I have tested linkedmdb-18-05-2009-dump.nt on Java Apache Jena, but on dotNetRDF throwing an exception as
VDS.RDF.Parsing.RdfParseException
HResult=0x80131500
Message=Invalid URI encountered, see inner exception for details
Source=dotNetRDF
StackTrace:
at VDS.RDF.Parsing.NTriplesParser.TryParseUri(TokenisingParserContext context, String uri)
at VDS.RDF.Parsing.NTriplesParser.TryParseTriple(TokenisingParserContext context)
at VDS.RDF.Parsing.NTriplesParser.Parse(TokenisingParserContext context)

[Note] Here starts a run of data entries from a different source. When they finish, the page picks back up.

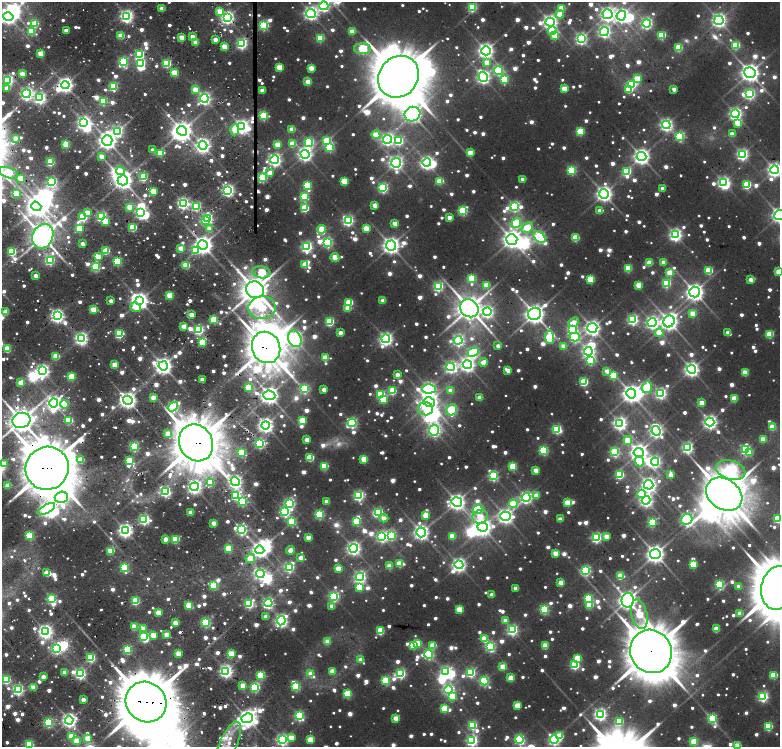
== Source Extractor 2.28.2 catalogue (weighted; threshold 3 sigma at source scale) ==
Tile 6 of 4 x 3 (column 2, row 2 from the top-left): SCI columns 1780-3335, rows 1500-2989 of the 6669 x 4479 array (HDU 1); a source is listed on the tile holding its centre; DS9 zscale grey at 2 x 2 block average (1 PNG px = mean of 2 x 2 image px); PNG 782 x 749 px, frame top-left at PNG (2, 2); each listed source drawn as its Kron ellipse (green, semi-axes under 4 px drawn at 4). Shown black and unused: <1% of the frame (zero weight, under 2 of 4 exposures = <1% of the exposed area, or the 3 px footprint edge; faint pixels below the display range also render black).
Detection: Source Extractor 2.28.2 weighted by HDU 2 'WHT'; one run over the whole footprint, this tile lists its part. Background 0.0642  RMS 0.016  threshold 0.0729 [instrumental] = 3 sigma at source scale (4.5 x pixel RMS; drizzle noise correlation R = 1.50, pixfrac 1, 0.0396/0.0396 arcsec/px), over >= 5 px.
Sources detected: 1690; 71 too faint to see at this stretch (2 x 2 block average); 46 inside a brighter object's white glare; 10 cosmic-ray / hot-pixel residue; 1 long thin detection or spike segment (spike, bleed or trail) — neither listed nor drawn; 19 inside a brighter listed object's ellipse — not listed separately; of the other 1543, all 500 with FLUX_AUTO >= 69.1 (the completeness limit of this list) listed and drawn (1043 fainter detections not listed), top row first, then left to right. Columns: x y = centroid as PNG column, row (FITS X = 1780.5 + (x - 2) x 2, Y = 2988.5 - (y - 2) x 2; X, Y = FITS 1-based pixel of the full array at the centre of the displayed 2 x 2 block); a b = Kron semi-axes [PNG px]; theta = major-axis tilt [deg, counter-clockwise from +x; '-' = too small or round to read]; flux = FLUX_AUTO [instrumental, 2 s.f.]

at VDS.RDF.Parsing.NTriplesParser.Load(IRdfHandler handler, TextReader input)
at ConsoleApp2_RDFWALKTHROUGH.Program.Main(String[] args) in
This exception was originally thrown at this call stack:
[External Code]
Inner Exception 1:
UriFormatException: Invalid URI: The hostname could not be parsed.
my c# code is as follow:
String inputFile = "D:/linkedmdb-18-05-2009-dump.nt";
IGraph g = new Graph();
NTriplesParser parser = new NTriplesParser(NTriplesSyntax.Original);
Console.WriteLine("RDF DS-1 Loading Started:");
parser.Load(g, new StreamReader(inputFile));
Console.WriteLine("RDF DS-1 Loading Finished:");
Console.WriteLine(new DateTime(loadingTime).ToShortTimeString());
Console.ReadLine();
Please guide me where I am wrong because it's very confusing that the same file is ok on Java but not parsing on dotNetRDF.

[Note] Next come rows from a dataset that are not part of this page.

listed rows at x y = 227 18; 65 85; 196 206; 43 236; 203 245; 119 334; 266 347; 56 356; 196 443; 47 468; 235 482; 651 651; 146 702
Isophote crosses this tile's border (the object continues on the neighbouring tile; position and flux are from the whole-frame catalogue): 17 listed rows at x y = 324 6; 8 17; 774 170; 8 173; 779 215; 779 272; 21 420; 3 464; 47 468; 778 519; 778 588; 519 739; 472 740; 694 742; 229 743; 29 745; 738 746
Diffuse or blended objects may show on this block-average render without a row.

The problem is that the dump contains an invalid IRI. At line 3104575 in the dump I downloaded from https://www.cs.toronto.edu/~oktie/linkedmdb/ there is the following:
<http://data.linkedmdb.org/film/9995> <http://xmlns.com/foaf/0.1/page> <http://?> .
The last IRI on that line is the one that is causing the parser to choke as ?
is not a valid character at that position in an IRI.